*Alıştırma hedefi*: Aşağıdaki Haydarpaşa Garı metnine göre Marmaray ile ilgili kaç imza toplanıp ilgili kurumlara gönderildi?

*Alıştırma metni*:
25 Eylül 2008 Perşembe
Marmaray ile ilgili toplanan 15 bin imza ilgili kurumlara gönderildi
Değerli basın emekçileri;
Dünya Kültür Mirası ve 2010 Avrupa Kültür Başkenti İstanbul'umuzun, demiryolu ve deniz ulaşımı bağlantısını sağlayan; kültürel ve endüstriyel mirasımız HAYDARPAŞA GAR'I, geri sahası, Limanı, Kıyı Alanı ve çevresini; uluslararası emlak piyasasına pazarlama gayreti içindeki AKP hükümeti; TCDD bürokratları, İstanbul Büyükşehir Belediyesi ile birlikte bu amaçlarına ulaşmak için hukuku, bilimi, hiçe sayarak, halkın ve sivil-demokratik toplum kuruluşlarının tepkilerine aldırmadan, "Kentsel Dönüşüm" adı altında bölgeyi yağmalama girişimlerini ısrarla sürdürmektedir...
152 yıllık geçmişe sahip Demiryollarımızın taşınmazları ve kültür varlıkları; AKP iktidarı emrindeki dönemin Demiryolu yöneticileri tarafından mirasyedi edasıyla satılmakta, üstelik utanılması gereken bu satıştan dolayı "övünç" duyulmaktadır. Anadolu'nun Avrupa'ya açılan kapısı olan tarihi Haydarpaşa Garı'nın işlevsiz bırakılmasına, "Tarihsel ve Kentsel SİT Alanı"nın yapılaşmaya açılmasına Marmaray Projesi bahane edilmektedir.
"Kentsel Dönüşüm Projeleri"(Kartal, Maltepe, Bostancı, Göztepe, Haydarpaşa, Sirkeci, Yedikule Kazlıçeşme, Zeytinburnu, Halkalı) adı altındaki "Kültürel yıkım ve kent yağması" niteliğindeki projeler; Marmaray Projesi bahane edilerek demiryolu güzergâhına konumlandırılmaktadır.

*Veri listesi*:

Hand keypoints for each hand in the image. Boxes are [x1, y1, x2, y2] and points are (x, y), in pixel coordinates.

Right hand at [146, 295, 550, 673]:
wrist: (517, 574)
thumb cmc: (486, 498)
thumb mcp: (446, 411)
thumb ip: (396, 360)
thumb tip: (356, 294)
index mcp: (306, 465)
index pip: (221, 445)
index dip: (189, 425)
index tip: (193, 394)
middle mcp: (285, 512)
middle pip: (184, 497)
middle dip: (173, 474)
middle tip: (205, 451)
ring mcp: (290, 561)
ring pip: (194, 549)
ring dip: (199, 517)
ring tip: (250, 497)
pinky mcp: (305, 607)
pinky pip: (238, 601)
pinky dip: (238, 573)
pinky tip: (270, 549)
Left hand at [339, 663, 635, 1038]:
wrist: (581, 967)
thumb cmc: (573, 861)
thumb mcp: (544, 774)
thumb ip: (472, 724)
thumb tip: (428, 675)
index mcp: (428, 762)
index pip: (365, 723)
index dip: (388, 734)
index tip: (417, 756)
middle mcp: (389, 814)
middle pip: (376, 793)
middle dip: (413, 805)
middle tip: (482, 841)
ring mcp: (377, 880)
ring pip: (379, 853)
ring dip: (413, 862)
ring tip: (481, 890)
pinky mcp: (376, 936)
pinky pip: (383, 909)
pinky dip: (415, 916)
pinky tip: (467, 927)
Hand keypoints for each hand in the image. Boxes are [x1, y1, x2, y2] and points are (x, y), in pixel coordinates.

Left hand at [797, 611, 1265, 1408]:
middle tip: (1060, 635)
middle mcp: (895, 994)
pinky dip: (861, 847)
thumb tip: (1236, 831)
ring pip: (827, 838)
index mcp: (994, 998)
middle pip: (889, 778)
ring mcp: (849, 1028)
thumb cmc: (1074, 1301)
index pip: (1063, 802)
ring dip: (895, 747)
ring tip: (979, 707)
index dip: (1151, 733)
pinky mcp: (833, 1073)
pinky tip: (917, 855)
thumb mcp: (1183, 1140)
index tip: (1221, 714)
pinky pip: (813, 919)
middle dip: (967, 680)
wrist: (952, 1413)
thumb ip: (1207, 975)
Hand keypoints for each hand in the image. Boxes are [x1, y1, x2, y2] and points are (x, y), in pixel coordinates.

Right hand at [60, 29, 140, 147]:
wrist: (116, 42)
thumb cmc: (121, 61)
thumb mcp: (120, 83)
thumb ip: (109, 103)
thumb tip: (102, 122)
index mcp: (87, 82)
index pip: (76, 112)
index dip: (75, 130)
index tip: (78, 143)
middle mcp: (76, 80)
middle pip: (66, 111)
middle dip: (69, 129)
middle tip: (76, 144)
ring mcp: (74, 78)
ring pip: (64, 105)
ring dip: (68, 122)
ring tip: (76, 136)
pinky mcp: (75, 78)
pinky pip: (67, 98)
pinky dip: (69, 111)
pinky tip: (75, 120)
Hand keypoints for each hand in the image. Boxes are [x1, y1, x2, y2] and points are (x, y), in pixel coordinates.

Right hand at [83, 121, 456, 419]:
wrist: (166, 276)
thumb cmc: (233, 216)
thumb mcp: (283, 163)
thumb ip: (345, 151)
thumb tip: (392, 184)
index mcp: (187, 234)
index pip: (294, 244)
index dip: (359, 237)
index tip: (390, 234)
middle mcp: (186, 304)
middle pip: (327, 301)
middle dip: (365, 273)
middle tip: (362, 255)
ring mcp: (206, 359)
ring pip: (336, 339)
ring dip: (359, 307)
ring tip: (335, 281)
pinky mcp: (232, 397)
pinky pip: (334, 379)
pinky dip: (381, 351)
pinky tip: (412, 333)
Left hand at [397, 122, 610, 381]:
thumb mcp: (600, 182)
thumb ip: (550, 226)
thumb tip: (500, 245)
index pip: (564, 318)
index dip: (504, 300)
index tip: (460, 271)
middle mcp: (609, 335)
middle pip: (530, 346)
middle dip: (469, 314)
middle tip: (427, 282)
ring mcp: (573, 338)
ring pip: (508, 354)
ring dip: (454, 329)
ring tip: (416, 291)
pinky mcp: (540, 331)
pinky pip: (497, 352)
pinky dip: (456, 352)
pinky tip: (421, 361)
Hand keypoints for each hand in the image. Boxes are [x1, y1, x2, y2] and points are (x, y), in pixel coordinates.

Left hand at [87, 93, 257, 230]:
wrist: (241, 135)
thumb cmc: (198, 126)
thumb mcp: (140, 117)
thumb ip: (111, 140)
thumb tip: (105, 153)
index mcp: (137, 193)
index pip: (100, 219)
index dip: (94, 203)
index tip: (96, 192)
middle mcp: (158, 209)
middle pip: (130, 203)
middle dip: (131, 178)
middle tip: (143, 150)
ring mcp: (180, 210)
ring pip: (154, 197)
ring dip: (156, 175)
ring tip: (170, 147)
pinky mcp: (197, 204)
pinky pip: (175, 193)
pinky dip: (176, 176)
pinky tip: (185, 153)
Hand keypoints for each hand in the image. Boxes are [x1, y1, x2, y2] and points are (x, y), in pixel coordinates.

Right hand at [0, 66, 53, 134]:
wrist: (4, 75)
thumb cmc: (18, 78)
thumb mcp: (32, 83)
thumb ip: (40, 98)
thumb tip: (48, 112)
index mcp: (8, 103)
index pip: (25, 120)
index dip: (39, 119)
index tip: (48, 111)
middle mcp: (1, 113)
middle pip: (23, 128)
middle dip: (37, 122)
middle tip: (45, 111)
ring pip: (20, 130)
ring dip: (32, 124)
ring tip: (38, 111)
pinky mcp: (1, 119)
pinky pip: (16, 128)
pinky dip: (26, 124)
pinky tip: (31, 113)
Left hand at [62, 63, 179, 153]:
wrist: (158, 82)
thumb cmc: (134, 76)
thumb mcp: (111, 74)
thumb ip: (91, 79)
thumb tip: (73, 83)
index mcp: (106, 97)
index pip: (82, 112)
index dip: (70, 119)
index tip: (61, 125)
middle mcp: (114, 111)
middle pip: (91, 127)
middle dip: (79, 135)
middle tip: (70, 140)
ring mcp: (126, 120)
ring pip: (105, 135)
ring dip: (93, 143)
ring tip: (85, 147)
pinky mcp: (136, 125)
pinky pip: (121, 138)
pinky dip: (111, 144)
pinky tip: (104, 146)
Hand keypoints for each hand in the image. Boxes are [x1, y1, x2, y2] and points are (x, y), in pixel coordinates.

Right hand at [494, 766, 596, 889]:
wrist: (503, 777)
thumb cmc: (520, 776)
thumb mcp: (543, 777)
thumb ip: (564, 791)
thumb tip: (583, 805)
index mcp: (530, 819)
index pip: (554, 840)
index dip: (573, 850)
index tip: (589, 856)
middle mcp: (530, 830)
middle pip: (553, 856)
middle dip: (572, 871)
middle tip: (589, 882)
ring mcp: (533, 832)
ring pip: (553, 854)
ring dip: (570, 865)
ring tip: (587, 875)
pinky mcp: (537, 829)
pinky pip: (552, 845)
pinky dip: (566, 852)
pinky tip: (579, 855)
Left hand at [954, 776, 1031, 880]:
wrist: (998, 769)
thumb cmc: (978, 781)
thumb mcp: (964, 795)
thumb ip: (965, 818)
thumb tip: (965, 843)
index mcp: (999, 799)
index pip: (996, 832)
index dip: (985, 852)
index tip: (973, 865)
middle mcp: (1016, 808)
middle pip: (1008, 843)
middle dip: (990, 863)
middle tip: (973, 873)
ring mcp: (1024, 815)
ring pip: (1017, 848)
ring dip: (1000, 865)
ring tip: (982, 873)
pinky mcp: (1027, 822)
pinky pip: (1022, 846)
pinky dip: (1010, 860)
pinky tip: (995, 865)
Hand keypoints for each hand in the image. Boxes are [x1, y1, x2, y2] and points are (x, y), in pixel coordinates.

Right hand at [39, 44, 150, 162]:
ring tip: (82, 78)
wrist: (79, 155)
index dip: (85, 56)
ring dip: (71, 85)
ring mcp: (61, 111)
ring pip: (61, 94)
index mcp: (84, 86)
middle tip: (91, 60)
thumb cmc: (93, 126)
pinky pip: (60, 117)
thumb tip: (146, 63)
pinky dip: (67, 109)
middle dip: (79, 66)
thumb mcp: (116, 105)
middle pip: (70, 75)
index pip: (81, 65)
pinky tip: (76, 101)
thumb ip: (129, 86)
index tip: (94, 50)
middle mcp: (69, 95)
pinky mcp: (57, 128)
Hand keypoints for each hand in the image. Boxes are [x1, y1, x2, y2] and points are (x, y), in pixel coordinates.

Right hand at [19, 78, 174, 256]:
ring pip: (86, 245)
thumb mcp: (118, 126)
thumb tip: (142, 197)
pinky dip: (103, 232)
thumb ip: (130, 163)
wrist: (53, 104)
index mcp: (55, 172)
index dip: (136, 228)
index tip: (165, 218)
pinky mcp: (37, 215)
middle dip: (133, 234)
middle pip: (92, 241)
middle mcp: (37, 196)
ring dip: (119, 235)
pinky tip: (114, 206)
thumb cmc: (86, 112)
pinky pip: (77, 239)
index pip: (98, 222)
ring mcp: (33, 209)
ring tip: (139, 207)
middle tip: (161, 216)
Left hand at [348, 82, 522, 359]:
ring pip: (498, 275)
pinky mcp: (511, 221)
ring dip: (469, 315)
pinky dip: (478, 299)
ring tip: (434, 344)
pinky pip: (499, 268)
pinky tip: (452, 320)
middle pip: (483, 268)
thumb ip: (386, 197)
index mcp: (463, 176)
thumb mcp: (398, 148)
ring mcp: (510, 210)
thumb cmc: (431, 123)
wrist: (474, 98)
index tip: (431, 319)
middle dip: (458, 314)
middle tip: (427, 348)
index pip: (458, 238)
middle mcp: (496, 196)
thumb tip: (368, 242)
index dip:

*Alıştırma sonucu*: 15 bin imza toplanıp ilgili kurumlara gönderildi.